**Exercise aim:** Find each line in the material below that contains the string "white", and copy those lines out in full.

Raw records:
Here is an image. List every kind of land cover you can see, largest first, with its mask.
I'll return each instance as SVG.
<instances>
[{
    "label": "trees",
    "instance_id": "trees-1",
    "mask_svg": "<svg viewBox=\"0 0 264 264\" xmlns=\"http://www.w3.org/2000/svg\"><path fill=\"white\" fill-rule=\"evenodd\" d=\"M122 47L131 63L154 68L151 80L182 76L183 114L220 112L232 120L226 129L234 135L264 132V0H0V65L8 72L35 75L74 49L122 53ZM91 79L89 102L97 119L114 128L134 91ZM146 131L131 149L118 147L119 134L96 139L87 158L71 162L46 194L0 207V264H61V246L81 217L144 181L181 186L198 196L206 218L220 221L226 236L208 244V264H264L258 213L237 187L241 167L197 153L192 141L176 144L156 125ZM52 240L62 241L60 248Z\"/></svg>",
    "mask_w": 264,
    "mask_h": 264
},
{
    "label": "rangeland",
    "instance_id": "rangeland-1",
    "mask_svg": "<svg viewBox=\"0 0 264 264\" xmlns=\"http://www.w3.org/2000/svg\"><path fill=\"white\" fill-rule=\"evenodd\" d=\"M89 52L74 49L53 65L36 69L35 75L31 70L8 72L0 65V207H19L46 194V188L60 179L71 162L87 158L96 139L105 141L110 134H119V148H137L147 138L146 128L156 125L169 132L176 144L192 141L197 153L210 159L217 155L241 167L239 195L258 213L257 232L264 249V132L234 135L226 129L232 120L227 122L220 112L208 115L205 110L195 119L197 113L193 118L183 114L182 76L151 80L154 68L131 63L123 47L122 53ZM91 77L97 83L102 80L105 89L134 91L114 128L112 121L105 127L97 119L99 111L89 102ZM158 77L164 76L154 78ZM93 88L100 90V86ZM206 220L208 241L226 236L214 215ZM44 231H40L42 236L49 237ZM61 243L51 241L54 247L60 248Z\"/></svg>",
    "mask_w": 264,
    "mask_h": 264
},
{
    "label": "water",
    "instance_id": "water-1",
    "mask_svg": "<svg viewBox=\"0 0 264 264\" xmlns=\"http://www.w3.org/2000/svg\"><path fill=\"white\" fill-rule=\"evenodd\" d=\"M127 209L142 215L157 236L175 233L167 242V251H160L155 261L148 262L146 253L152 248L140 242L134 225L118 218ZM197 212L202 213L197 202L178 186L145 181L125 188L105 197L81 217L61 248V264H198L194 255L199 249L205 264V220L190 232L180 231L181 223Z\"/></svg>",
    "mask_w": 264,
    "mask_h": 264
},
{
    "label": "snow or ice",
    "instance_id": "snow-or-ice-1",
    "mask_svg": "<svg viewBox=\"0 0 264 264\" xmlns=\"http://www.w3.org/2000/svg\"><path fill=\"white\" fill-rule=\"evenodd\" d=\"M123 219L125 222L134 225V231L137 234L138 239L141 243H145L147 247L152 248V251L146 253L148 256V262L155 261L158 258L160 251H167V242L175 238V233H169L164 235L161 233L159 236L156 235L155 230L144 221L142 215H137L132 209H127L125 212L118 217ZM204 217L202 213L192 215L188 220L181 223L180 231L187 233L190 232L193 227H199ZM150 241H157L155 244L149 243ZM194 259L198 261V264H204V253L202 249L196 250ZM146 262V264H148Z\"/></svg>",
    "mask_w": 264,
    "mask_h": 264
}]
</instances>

**The completed task:**
    "mask_svg": "<svg viewBox=\"0 0 264 264\" xmlns=\"http://www.w3.org/2000/svg\"><path fill=\"white\" fill-rule=\"evenodd\" d=\"M122 47L131 63L154 68L151 80L182 76L183 114L220 112L232 120L226 129L234 135L264 132V0H0V65L8 72L35 75L74 49L122 53ZM91 79L89 102L97 119L114 128L134 91ZM146 131L131 149L118 147L119 134L96 139L87 158L71 162L46 194L0 207V264H61V246L81 217L144 181L181 186L198 196L206 218L220 221L226 236L208 244V264H264L258 213L237 187L241 167L197 153L192 141L176 144L156 125ZM52 240L62 241L60 248Z\"/></svg>",
    "mask_svg": "<svg viewBox=\"0 0 264 264\" xmlns=\"http://www.w3.org/2000/svg\"><path fill=\"white\" fill-rule=\"evenodd\" d=\"M89 52L74 49L53 65L36 69L35 75L31 70L8 72L0 65V207H19L46 194V188L60 179L71 162L87 158L96 139L105 141L110 134H119V148H137L147 138L146 128L156 125L169 132L176 144L192 141L197 153L210 159L217 155L241 167L239 195L258 213L257 232L264 249V132L234 135L226 129L232 120L227 122L220 112L208 115L205 110L195 119L197 113L193 118L183 114L182 76L151 80L154 68L131 63L123 47L122 53ZM91 77L97 83L102 80L105 89L134 91L114 128L112 121L105 127L97 119L99 111L89 102ZM158 77L164 76L154 78ZM93 88L100 90V86ZM206 220L208 241L226 236L214 215ZM44 231H40L42 236L49 237ZM61 243L51 241L54 247L60 248Z\"/></svg>",
    "mask_svg": "<svg viewBox=\"0 0 264 264\" xmlns=\"http://www.w3.org/2000/svg\"><path fill=\"white\" fill-rule=\"evenodd\" d=\"M127 209L142 215L157 236L175 233L167 242V251H160L155 261L148 262L146 253L152 248L140 242L134 225L118 218ZM197 212L202 213L197 202L178 186L145 181L125 188L105 197L81 217L61 248V264H198L194 255L199 249L205 264V220L190 232L180 231L181 223Z\"/></svg>",
    "mask_svg": "<svg viewBox=\"0 0 264 264\" xmlns=\"http://www.w3.org/2000/svg\"><path fill=\"white\" fill-rule=\"evenodd\" d=\"M123 219L125 222L134 225V231L137 234L138 239L141 243H145L147 247L152 248V251L146 253L148 256V262L155 261L158 258L160 251H167V242L175 238V233H169L164 235L161 233L159 236L156 235L155 230L144 221L142 215H137L132 209H127L125 212L118 217ZM204 217L202 213L192 215L188 220L181 223L180 231L187 233L190 232L193 227H199ZM150 241H157L155 244L149 243ZM194 259L198 261V264H204V253L202 249L196 250ZM146 262V264H148Z\"/></svg>",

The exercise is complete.